Frequently Asked Questions

Per the Unicode Standard (Chapter 3, conformance clause D93), a conformant decoder must treat each maximal subpart of an ill-formed subsequence as a single replacement character U+FFFD. For example, the sequence C0 AF is an overlong encoding (forbidden by RFC 3629) and produces one U+FFFD. An orphan continuation byte like 80 appearing without a leading byte also produces one U+FFFD. This tool uses the browser's TextDecoder with fatal mode off, which follows this replacement strategy and reports each invalid position.

Overlong encoding uses more bytes than necessary for a code point. For example, encoding U+002F (the / character, normally 1 byte: 2F) as the 2-byte sequence C0 AF. While technically decodable, RFC 3629 explicitly forbids this because it creates security vulnerabilities - attackers could bypass string filters using alternate representations. Bytes C0 and C1 can never begin a valid UTF-8 sequence. Bytes F8 - FF are structurally invalid as they would imply 5-to-8-byte sequences that UTF-8 does not define.

UTF-8 has a detectable structure: any byte above 7F must follow the leading/continuation bit pattern. If you see bytes like E2 82 AC decoding to "€", that is valid UTF-8. In ISO-8859-1, the same bytes E2, 82, AC would be three separate characters: â, ‚, ¬. A practical test: decode as UTF-8 with the fatal flag set to true. If it throws, the data is not valid UTF-8. This tool provides that validation - any malformed sequence is flagged with its byte position.

Emoji code points start at U+1F600 and above, well beyond the Basic Multilingual Plane (BMP) limit of U+FFFF. The BMP covers code points representable in 3 UTF-8 bytes (up to 16 payload bits). Emoji need code points up to U+10FFFF, requiring 21 payload bits, which demands the 4-byte format: 11110xxx 10xxxxxx 10xxxxxx 10xxxxxx. For example, 😀 (U+1F600) encodes as F0 9F 98 80. In JavaScript, these are represented as surrogate pairs in UTF-16, which is why "😀".length returns 2, not 1.

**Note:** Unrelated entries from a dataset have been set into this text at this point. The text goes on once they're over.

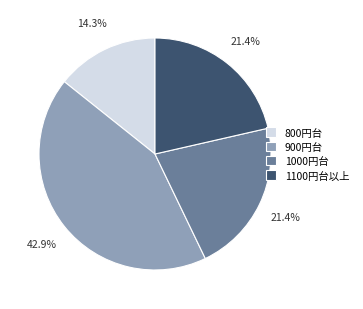

How many slices are in this pie chart?

4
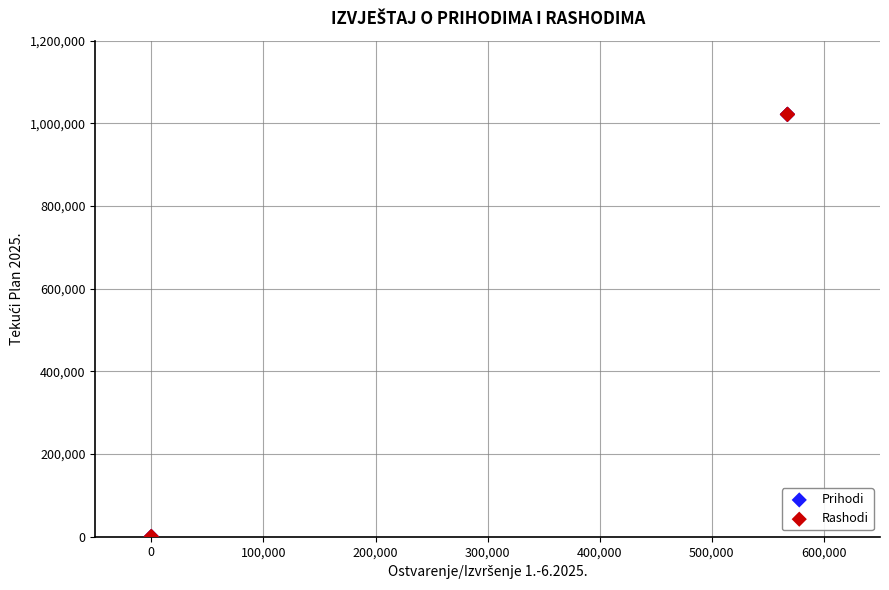

What are all the series names shown in the legend?

Prihodi, Rashodi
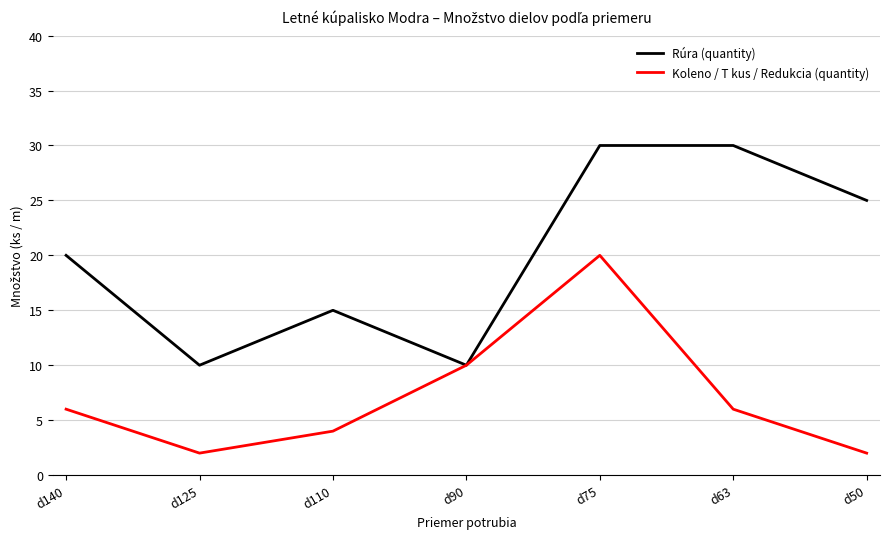

Where is the first local minimum for Koleno / T kus / Redukcia (quantity)?

d125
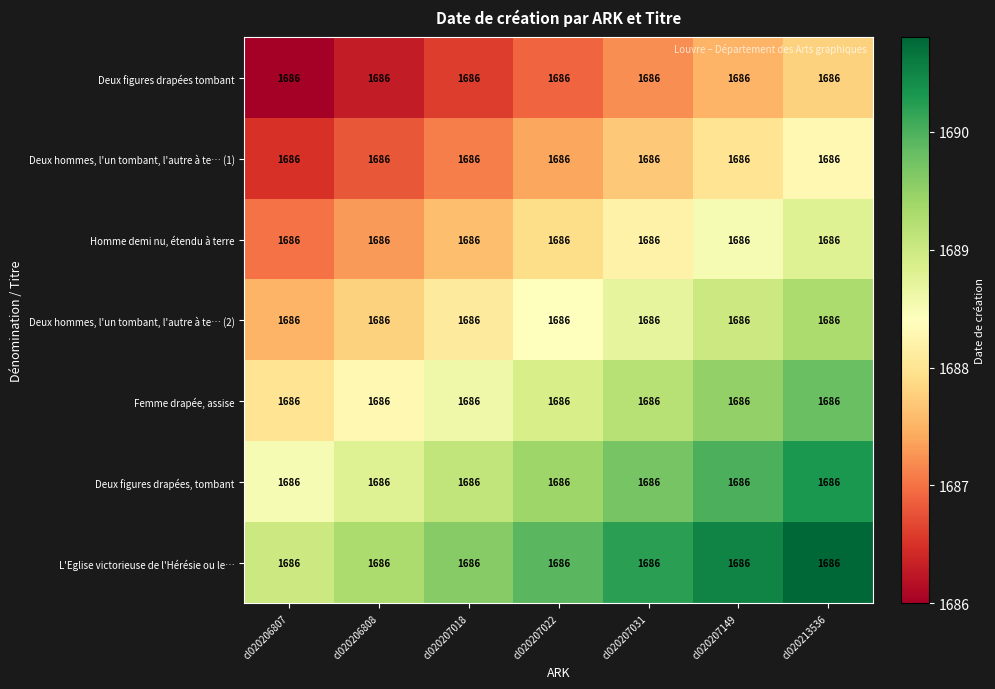

How many data points in Deux hommes, l'un tombant, l'autre à te… (1) are less than 1687?

2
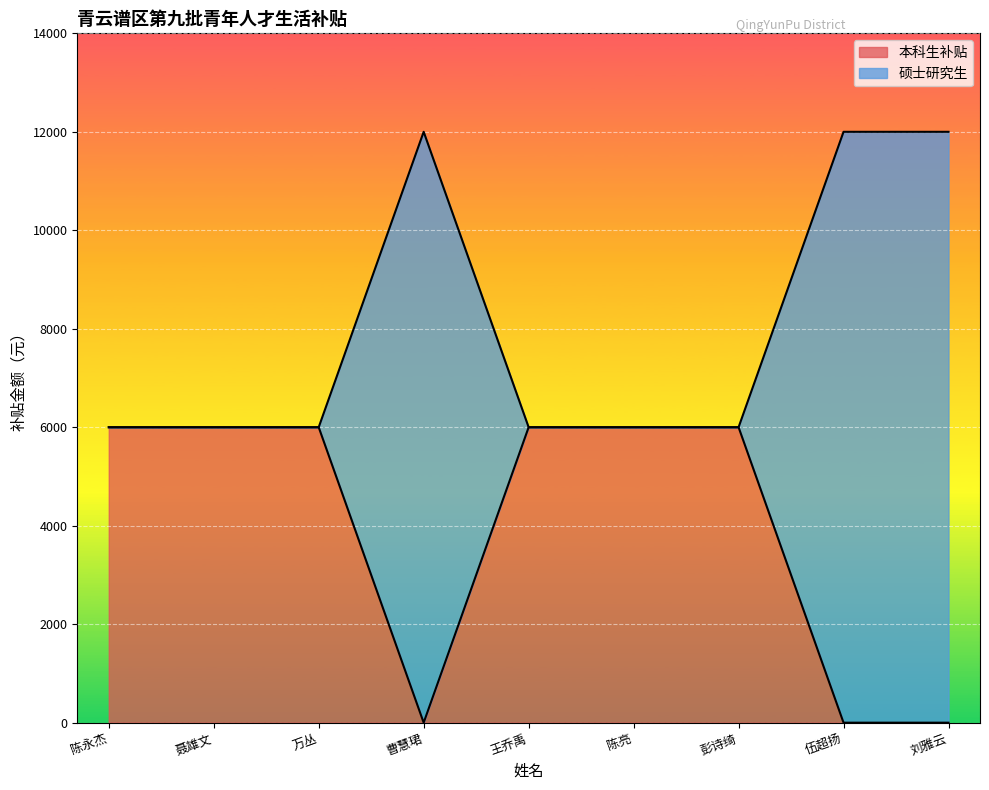

What is the difference between the second highest and second lowest values in the 硕士研究生 series?

12000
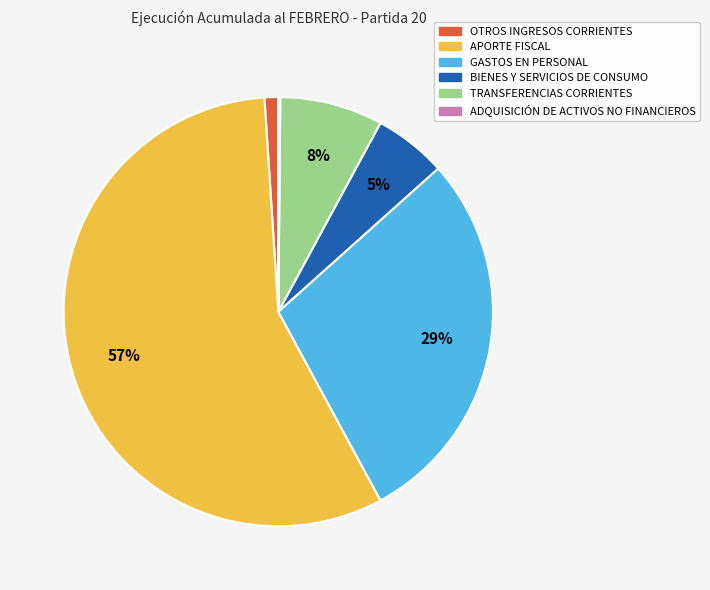

To the nearest percent, what percentage of the pie is BIENES Y SERVICIOS DE CONSUMO?

5%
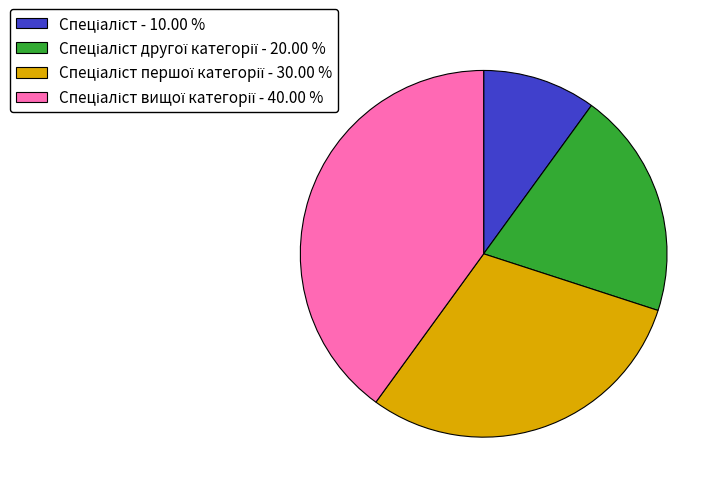

Is there any slice that represents more than half of the pie?

No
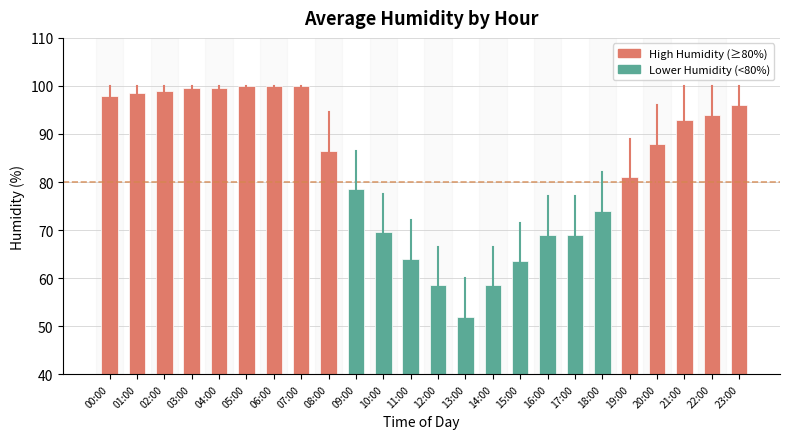

Reading left to right, transcribe all the data shown in this chart.

98.0	98.5	99.0	99.5	99.5	100.0	100.0	100.0	86.5	78.5	69.5	64.0	58.5	52.0	58.5	63.5	69.0	69.0	74.0	81.0	88.0	93.0	94.0	96.0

The byte sequence EF BB BF is the UTF-8 encoding of U+FEFF (Zero Width No-Break Space), used as a BOM. While the Unicode Standard permits it in UTF-8, it is generally discouraged because UTF-8 has no byte-order ambiguity. This tool decodes it as a normal character and displays it in the output. It is visually zero-width, but the code point breakdown table will show its presence at U+FEFF, alerting you to unexpected BOMs that can cause issues in file concatenation or CSV parsing.

If the input ends with a leading byte (e.g., E4) but is missing its expected continuation bytes, the decoder treats it as an incomplete sequence and emits U+FFFD. This commonly occurs when reading fixed-size buffers from a stream where the buffer boundary splits a multi-byte character. This tool flags such cases with the specific byte index and expected vs. actual byte count. In production systems, you should buffer incomplete trailing bytes and prepend them to the next chunk.